Mixtape by M Huncho
- Released: 31 January 2020
- Genre: British hip hop; trap;
- Length: 42:02
- Label: Island
- Producer: Quincy Tellem; Pyroman; ADP; Cagebeats; Capi; Dez Wright; Eurobeats; HoneywoodSix; Junior Bula Monga; Kyle Junior; Kyle Stemberger; Mazza; MOHR; Take A Daytrip;

M Huncho chronology
| Utopia (2019) | Huncholini the 1st (2020) | Chasing Euphoria (2022) |

Singles from Huncholini the 1st
- "Thumb" Released: 2019; "Bando Ballads" Released: 2020; "Pee Pee" Released: 2020;

= Huncholini the 1st =

Huncholini the 1st is the second mixtape by British rapper M Huncho. It was released on 31 January 2020 via Island Records. It features guest appearances from D-Block Europe, Headie One and Nafe Smallz. The mixtape debuted at number 5 on the UK Albums Chart. It spawned three singles: Quincy Tellem-produced "Thumb" and "Bando Ballads" and ADP/Payday produced "Pee Pee", which peaked at numbers 30, 78 and 32, on the UK Singles Chart, respectively.
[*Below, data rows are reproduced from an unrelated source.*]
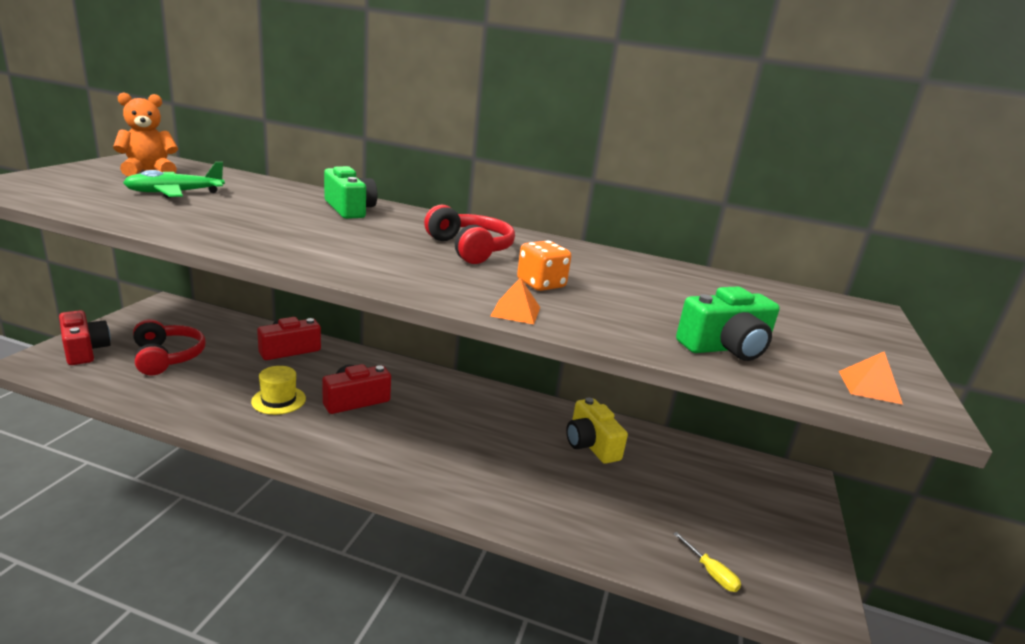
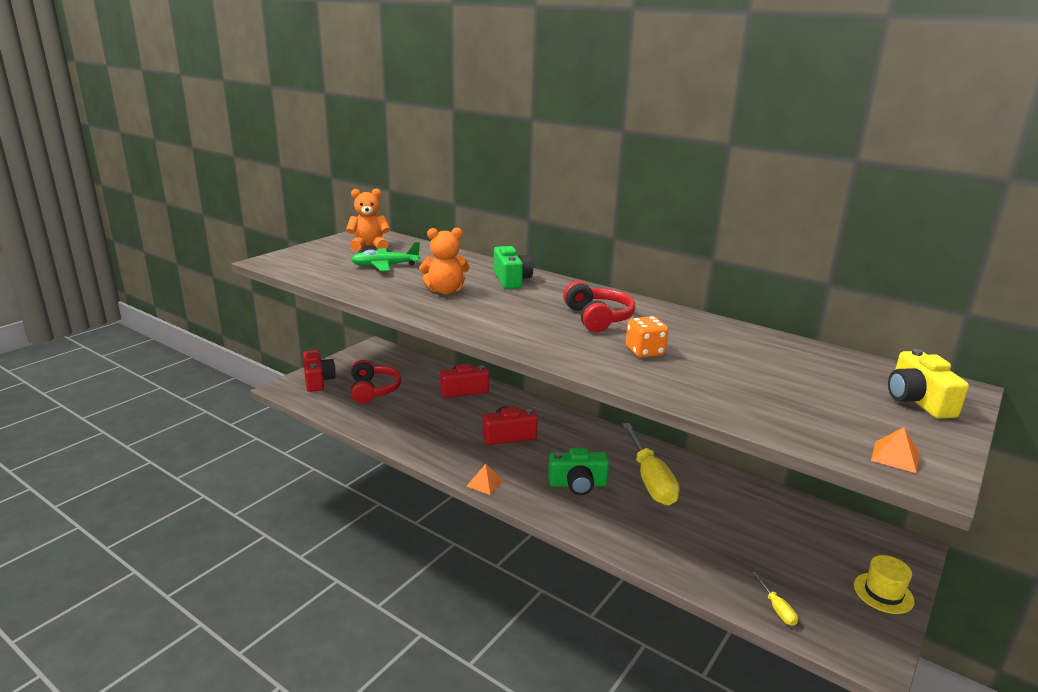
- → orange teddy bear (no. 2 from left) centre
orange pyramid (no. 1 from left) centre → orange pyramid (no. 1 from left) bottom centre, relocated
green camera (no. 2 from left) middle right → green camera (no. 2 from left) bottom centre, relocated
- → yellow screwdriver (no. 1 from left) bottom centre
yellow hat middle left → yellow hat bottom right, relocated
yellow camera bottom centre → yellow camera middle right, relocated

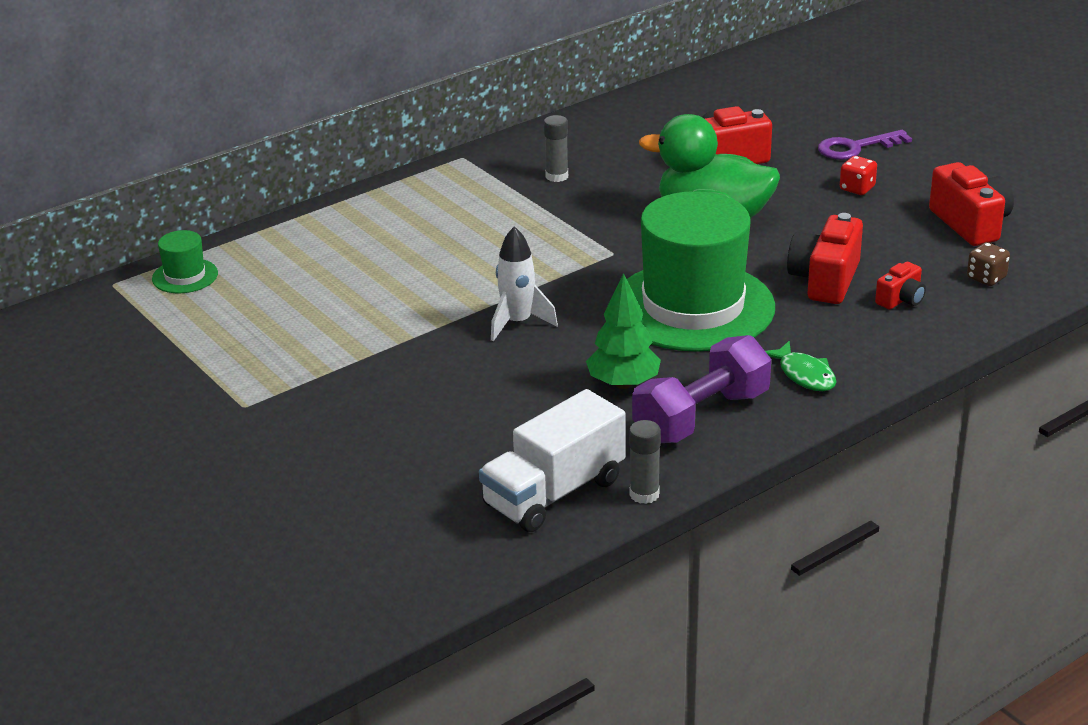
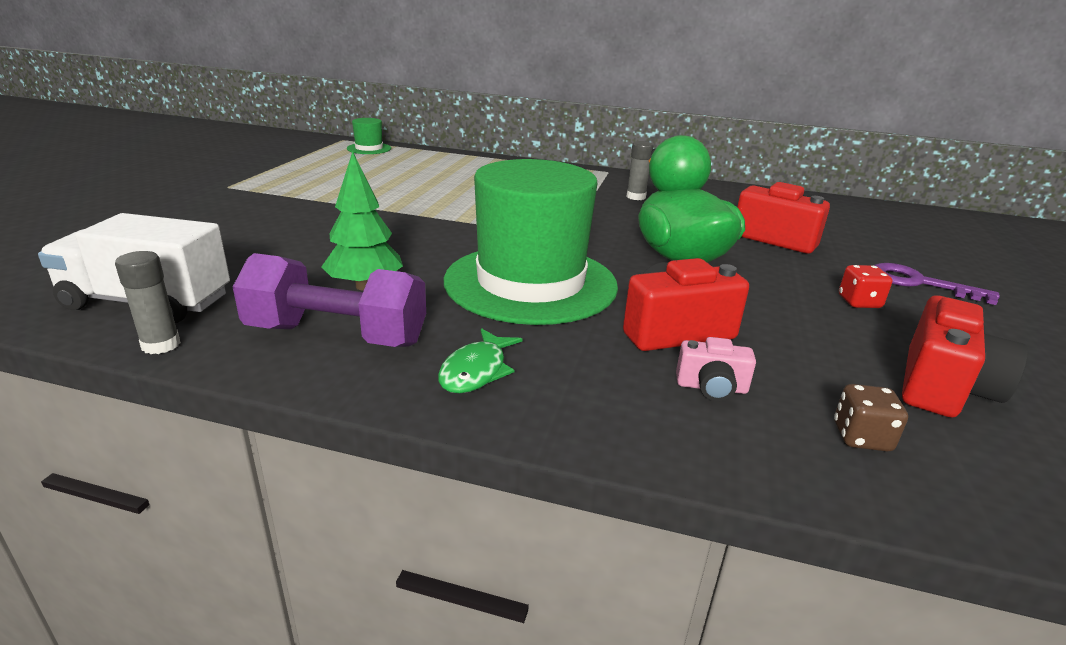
red camera (no. 3 from left) middle right → pink camera middle right
white rocket centre → -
The mixtape was BPI-certified Silver in October 2020 for over 60,000 streaming and sales units moved in the United Kingdom, becoming M Huncho’s second project to receive a Silver certificate after his 2019 mixtape, Utopia.

Professional ratings
Review scores
| Source | Rating |
| AllMusic |  |
| Clash | 8/10 |

==Track listing==

Huncholini the 1st track listing
| No. | Title | Producer(s) | Length |
|---|---|---|---|
| 1. | "Growth" | Honeywoodsix; Mazza; | 2:37 |
| 2. | "Pee Pee" | ADP | 3:33 |
| 3. | "Huncho for Mayor" | Junior Bula Monga | 2:53 |
| 4. | "Eagles" | Quincy Tellem | 4:17 |
| 5. | "Head Huncho" (featuring Headie One) | Mohr; Pyroman; | 3:11 |
| 6. | "Hit & Miss" | Pyroman | 1:56 |
| 7. | "Thumb" (featuring Nafe Smallz) | Quincy Tellem | 3:38 |
| 8. | "Dishonourable" | Capi; Dez Wright; | 2:47 |
| 9. | "Blow Off My Cover" | Eurobeats | 3:30 |
| 10. | "Indulge" (featuring D-Block Europe) | Kyle Junior; Kyle Stemberger; | 4:53 |
| 11. | "Bando Ballads" | Quincy Tellem | 3:25 |
| 12. | "True Colours" | Take A Daytrip | 3:15 |
| 13. | "Wait Til' I Finish" | Cagebeats | 2:02 |
| Total length: |  |  | 42:02 |

==Charts==
===Weekly charts===

Weekly chart performance for Huncholini the 1st
| Chart (2020) | Peak position |
|---|---|
| UK Albums (OCC) | 5 |

===Year-end charts===

Year-end chart performance for Huncholini the 1st
| Chart (2020) | Position |
|---|---|
| UK Albums (OCC) | 95 |

==Certifications==

| Region | Certification | Certified units/sales |
| United Kingdom (BPI) | Gold | 100,000^{‡} |
^{‡} Sales+streaming figures based on certification alone.